━━━ SOURCE DATA

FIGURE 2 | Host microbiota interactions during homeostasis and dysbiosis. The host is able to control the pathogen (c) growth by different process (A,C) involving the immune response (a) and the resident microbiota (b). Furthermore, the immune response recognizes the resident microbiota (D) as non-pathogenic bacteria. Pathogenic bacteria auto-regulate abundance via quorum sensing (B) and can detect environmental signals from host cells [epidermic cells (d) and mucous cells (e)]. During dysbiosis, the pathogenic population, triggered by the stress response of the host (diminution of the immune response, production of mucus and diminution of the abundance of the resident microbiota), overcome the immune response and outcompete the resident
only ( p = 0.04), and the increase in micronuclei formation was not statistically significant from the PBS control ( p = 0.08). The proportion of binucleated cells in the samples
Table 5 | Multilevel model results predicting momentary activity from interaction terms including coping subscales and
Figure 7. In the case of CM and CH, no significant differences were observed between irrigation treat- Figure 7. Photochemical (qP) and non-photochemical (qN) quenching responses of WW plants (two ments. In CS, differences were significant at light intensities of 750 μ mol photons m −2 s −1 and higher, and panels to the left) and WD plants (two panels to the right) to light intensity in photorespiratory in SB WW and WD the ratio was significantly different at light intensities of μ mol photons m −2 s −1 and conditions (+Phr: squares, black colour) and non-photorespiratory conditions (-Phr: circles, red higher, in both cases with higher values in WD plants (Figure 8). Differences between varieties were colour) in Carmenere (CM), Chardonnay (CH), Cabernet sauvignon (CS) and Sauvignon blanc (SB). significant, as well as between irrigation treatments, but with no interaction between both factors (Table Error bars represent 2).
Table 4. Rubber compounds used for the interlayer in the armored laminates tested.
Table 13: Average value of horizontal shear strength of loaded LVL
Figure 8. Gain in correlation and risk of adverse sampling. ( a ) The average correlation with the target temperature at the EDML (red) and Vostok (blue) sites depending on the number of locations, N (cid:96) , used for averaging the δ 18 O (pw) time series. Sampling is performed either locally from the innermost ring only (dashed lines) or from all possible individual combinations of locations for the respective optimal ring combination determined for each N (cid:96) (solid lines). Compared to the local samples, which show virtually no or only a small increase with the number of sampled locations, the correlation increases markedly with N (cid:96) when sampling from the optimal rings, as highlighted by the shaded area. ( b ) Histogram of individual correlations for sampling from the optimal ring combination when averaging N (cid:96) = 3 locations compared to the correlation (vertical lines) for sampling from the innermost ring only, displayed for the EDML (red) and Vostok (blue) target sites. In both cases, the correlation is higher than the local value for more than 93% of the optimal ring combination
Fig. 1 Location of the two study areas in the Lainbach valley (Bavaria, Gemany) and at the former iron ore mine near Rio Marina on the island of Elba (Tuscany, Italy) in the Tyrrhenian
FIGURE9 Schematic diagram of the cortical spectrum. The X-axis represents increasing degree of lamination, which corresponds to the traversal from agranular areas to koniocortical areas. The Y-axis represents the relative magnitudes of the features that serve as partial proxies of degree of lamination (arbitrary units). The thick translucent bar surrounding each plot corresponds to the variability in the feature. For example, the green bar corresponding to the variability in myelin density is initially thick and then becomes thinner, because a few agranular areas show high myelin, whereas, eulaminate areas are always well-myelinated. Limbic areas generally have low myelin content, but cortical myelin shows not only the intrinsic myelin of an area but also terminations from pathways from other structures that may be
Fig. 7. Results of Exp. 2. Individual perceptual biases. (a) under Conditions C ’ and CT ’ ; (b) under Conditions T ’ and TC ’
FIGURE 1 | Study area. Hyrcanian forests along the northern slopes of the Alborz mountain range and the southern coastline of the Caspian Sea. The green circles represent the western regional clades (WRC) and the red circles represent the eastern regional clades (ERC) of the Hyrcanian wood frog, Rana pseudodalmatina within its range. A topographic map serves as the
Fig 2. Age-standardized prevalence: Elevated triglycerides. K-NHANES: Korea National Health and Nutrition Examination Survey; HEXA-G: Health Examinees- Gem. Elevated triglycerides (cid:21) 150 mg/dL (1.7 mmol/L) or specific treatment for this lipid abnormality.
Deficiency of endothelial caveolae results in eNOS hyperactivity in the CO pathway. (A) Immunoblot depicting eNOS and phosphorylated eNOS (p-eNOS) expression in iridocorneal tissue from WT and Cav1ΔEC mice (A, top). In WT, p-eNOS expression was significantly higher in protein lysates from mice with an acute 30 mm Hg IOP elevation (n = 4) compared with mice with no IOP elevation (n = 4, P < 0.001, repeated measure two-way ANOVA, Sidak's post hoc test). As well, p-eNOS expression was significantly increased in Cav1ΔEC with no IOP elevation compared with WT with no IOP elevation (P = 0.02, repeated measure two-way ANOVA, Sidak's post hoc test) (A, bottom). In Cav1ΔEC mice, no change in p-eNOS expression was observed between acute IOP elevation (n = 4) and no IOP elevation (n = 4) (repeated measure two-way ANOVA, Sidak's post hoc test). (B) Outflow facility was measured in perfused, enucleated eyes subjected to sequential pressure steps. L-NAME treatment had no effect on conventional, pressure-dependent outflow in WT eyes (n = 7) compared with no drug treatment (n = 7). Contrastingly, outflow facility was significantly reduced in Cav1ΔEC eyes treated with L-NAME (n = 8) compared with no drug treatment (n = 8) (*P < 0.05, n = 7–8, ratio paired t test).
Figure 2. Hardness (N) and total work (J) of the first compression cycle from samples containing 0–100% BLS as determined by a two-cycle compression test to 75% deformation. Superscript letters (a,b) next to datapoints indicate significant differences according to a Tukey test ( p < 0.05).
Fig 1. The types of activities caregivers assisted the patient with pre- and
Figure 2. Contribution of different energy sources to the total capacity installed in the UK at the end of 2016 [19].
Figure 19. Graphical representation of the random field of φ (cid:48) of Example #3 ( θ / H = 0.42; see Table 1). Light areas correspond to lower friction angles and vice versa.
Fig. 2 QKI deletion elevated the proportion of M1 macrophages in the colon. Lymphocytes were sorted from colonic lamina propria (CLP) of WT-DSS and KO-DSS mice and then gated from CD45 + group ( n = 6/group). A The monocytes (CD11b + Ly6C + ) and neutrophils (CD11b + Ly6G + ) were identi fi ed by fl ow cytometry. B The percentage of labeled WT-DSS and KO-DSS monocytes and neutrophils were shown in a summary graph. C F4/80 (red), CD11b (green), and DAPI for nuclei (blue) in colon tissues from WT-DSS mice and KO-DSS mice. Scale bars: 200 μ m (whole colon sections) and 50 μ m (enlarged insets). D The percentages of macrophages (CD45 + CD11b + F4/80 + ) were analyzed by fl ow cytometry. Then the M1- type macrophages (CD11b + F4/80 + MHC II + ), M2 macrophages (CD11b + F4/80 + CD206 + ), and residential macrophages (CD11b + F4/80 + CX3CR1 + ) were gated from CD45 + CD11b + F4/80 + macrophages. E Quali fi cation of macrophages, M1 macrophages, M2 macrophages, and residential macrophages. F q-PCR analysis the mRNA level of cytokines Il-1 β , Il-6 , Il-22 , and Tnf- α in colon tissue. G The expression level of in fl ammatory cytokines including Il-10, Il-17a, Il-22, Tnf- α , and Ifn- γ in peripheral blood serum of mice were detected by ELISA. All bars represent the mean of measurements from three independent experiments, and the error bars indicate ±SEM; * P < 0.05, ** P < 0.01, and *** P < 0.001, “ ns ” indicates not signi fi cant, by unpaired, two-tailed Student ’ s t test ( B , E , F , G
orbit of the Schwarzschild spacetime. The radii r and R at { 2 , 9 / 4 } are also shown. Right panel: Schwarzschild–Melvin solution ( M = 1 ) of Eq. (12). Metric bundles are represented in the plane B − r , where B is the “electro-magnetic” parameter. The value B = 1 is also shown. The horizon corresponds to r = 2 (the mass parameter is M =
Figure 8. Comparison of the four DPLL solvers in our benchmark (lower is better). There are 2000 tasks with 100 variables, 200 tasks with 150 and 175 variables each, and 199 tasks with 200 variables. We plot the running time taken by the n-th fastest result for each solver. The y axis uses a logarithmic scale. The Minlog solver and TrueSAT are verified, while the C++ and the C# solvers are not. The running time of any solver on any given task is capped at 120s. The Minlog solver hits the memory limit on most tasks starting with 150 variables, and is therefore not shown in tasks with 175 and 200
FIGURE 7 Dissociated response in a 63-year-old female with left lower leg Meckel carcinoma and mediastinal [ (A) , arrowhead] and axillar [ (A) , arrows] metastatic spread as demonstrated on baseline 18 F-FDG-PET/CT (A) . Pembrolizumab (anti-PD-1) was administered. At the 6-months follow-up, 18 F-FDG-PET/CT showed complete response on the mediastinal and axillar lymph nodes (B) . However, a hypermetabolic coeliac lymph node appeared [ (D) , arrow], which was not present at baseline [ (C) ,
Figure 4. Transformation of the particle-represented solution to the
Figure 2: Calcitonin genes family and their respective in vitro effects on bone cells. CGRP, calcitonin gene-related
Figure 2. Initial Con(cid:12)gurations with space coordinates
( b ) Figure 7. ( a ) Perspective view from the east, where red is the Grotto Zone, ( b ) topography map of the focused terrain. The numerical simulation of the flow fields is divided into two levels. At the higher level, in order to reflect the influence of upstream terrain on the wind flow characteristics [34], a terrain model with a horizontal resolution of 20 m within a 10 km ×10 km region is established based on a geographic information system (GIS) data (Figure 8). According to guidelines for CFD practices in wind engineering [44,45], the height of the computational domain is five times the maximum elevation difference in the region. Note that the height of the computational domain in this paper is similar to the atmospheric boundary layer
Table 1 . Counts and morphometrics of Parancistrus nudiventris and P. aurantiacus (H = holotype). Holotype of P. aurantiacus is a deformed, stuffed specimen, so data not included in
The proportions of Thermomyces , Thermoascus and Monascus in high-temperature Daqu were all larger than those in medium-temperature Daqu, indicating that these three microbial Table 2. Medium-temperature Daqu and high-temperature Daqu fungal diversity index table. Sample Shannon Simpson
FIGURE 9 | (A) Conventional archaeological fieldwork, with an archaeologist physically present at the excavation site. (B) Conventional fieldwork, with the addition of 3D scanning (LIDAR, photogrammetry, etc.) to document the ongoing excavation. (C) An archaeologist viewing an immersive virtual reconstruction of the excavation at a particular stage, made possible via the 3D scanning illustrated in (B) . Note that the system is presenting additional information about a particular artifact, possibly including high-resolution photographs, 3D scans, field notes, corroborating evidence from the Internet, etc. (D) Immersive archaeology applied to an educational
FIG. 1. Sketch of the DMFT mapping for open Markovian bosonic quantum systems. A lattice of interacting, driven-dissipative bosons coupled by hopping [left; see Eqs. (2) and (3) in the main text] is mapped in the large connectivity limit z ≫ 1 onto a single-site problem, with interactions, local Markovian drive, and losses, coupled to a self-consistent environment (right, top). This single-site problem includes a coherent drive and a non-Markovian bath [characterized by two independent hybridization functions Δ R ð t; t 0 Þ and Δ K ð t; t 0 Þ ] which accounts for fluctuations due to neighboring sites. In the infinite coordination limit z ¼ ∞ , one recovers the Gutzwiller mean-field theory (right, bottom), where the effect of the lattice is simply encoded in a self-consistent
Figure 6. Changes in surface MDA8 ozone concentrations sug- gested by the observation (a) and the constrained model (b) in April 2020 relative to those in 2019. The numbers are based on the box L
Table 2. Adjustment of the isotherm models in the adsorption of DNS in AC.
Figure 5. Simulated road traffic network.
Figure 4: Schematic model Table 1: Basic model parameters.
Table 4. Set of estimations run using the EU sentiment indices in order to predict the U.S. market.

━━━━━━

* PROBLEM REQUIREMENTS:
Starting at the line above that contains "Figure 2. Hardness", repeat each line exactly up to and including the line that contains "Figure 19. Graphical", and stop there.

* EXERCISE OUTPUT:
Figure 2. Hardness (N) and total work (J) of the first compression cycle from samples containing 0–100% BLS as determined by a two-cycle compression test to 75% deformation. Superscript letters (a,b) next to datapoints indicate significant differences according to a Tukey test ( p < 0.05).
Fig 1. The types of activities caregivers assisted the patient with pre- and
Figure 2. Contribution of different energy sources to the total capacity installed in the UK at the end of 2016 [19].
Figure 19. Graphical representation of the random field of φ (cid:48) of Example #3 ( θ / H = 0.42; see Table 1). Light areas correspond to lower friction angles and vice versa.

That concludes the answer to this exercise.